コレクションケースが完全に歪みに飲み込まれた瞬間、眩い光が部屋中に広がった。光が収まると、そこには何もなくなっていた。コレクションケースはもちろん、その周辺の家具も、跡形もなく消え去っていた。そして、代わりに、異様な雰囲気を漂わせる空間が現れたのだ。そこは、見たこともない植物が生い茂り、奇妙な形の岩が点在する、まるで異次元のような場所だった。

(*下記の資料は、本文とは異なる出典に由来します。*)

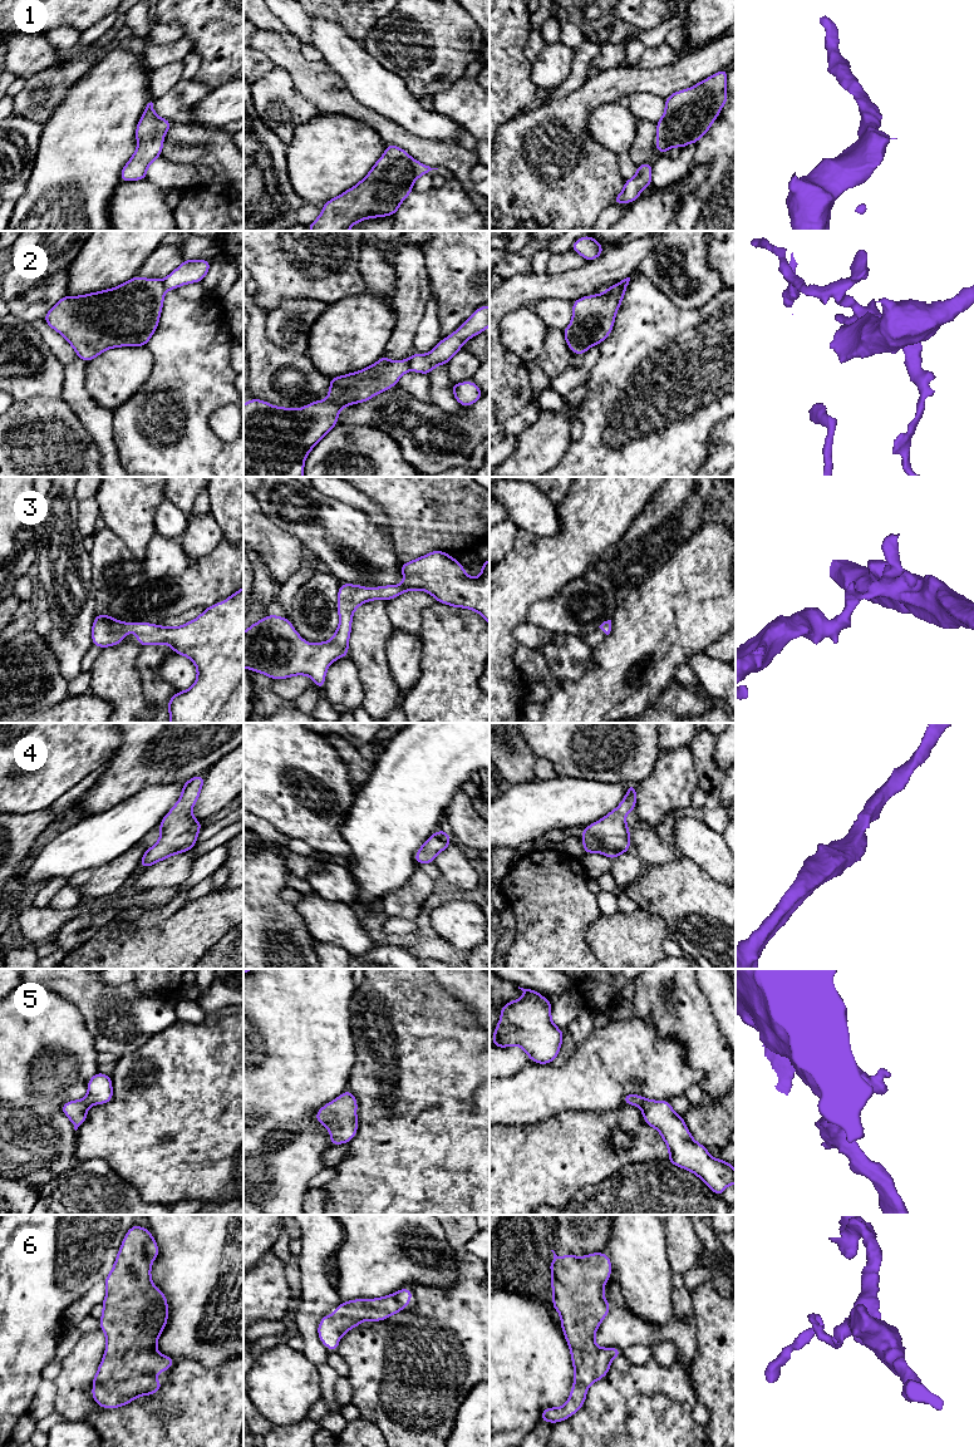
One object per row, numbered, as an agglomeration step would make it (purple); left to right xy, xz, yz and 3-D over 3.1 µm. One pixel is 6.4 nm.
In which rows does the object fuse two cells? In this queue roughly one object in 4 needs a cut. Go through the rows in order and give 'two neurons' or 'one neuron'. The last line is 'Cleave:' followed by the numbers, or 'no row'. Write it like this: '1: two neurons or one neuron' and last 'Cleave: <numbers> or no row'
1: one neuron
2: two neurons
3: one neuron
4: one neuron
5: one neuron
6: one neuron
Cleave: 2

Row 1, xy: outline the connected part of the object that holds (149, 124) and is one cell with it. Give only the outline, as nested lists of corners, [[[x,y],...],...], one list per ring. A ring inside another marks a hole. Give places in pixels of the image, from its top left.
[[[148,103],[136,128],[137,149],[120,172],[120,181],[147,179],[147,167],[163,149],[163,138],[172,125],[172,120],[162,119]]]

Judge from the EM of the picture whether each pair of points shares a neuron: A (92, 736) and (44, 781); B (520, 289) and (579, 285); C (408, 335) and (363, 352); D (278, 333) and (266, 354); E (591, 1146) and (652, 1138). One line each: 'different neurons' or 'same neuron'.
A: same neuron
B: same neuron
C: different neurons
D: different neurons
E: same neuron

猫が怯えたように私の足元にすがりついてくる。私は意を決して、その異次元空間に足を踏み入れた。一歩足を踏み入れるごとに、背筋がゾッとするような感覚が襲ってくる。一体何が起こったのか、さっぱりわからない。ただ、猫缶のプルタブが、異次元への扉を開いてしまったことだけは確かだった。そして、私はその扉の向こう側に、足を踏み入れてしまったのだ。これからどうなるのだろうか。猫缶のプルタブは、一体どこに繋がっているのだろうか。不安と好奇心が入り混じり、私の心を掻き乱した。たぶん、猫缶の会社の人は知らないだろう。自分たちが何を作って売っているのか。そして、それがどれだけ危険なものなのか。